▶ _What this task involves_: Find "vfov_deg: 41.1" below and begin at its line; stop after the line with "f_number: 1.6". Output those lines exactly, without pictures.

(Camera geometry data)
########################################

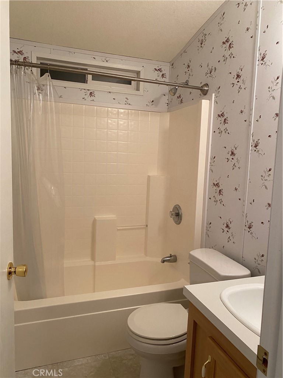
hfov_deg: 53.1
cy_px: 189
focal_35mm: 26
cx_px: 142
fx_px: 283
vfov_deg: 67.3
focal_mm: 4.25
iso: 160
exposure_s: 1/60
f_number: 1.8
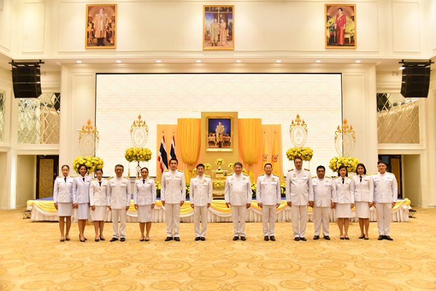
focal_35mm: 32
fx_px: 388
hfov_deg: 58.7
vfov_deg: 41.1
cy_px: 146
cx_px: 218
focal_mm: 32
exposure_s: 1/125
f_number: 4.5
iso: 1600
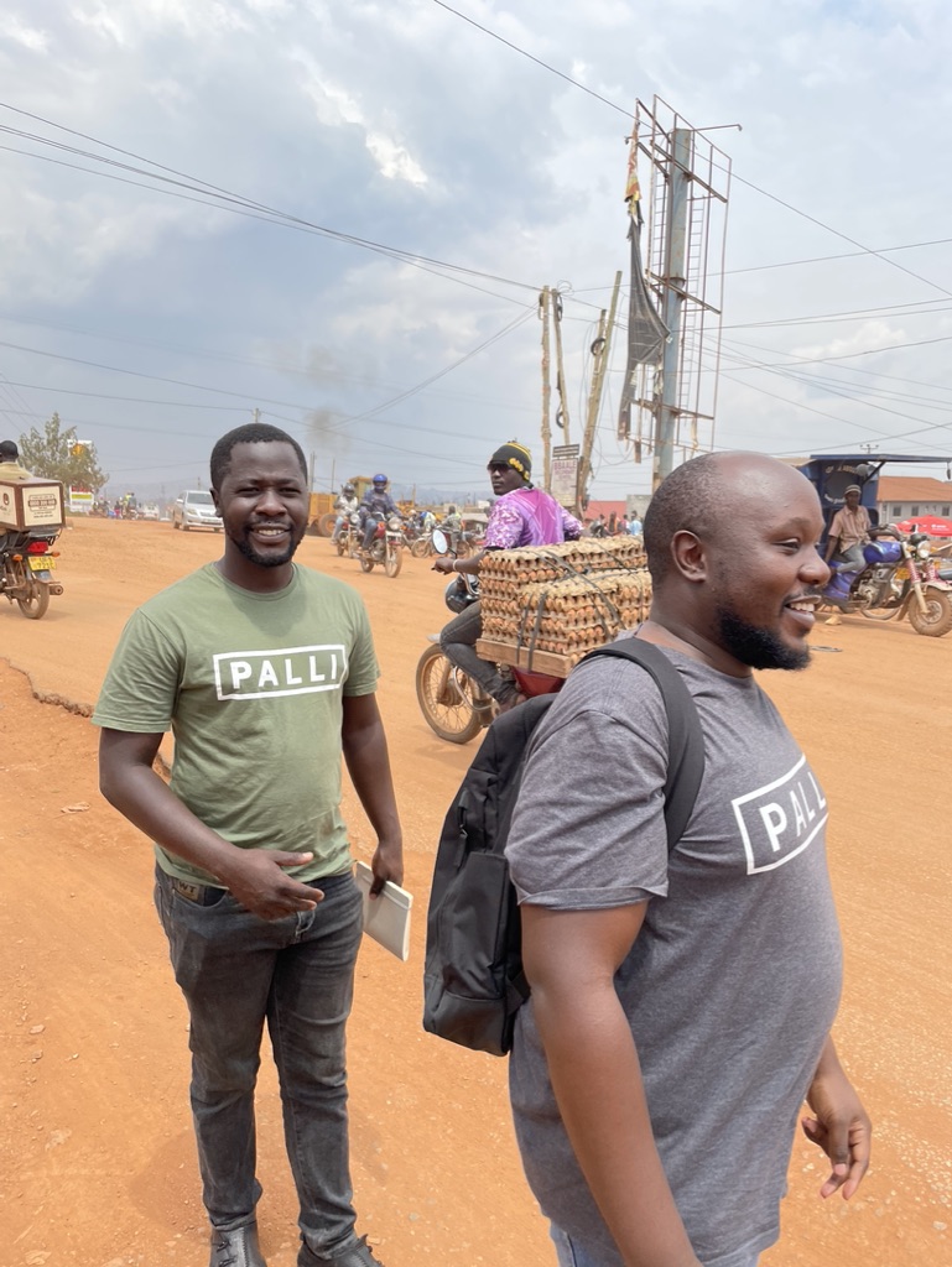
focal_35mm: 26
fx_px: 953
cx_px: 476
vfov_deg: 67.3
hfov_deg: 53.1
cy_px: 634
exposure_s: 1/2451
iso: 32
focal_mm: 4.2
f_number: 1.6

########################################

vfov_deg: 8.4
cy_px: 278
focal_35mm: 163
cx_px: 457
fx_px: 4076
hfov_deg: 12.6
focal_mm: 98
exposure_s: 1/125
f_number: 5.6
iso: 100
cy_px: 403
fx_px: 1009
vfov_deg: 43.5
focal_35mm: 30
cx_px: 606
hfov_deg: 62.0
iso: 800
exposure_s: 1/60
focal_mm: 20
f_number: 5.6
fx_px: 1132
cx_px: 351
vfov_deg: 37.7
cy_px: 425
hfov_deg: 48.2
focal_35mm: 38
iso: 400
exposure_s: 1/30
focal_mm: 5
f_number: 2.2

########################################

▶ _Task solution_:
vfov_deg: 41.1
cy_px: 146
cx_px: 218
focal_mm: 32
exposure_s: 1/125
f_number: 4.5
iso: 1600
focal_35mm: 26
fx_px: 953
cx_px: 476
vfov_deg: 67.3
hfov_deg: 53.1
cy_px: 634
exposure_s: 1/2451
iso: 32
focal_mm: 4.2
f_number: 1.6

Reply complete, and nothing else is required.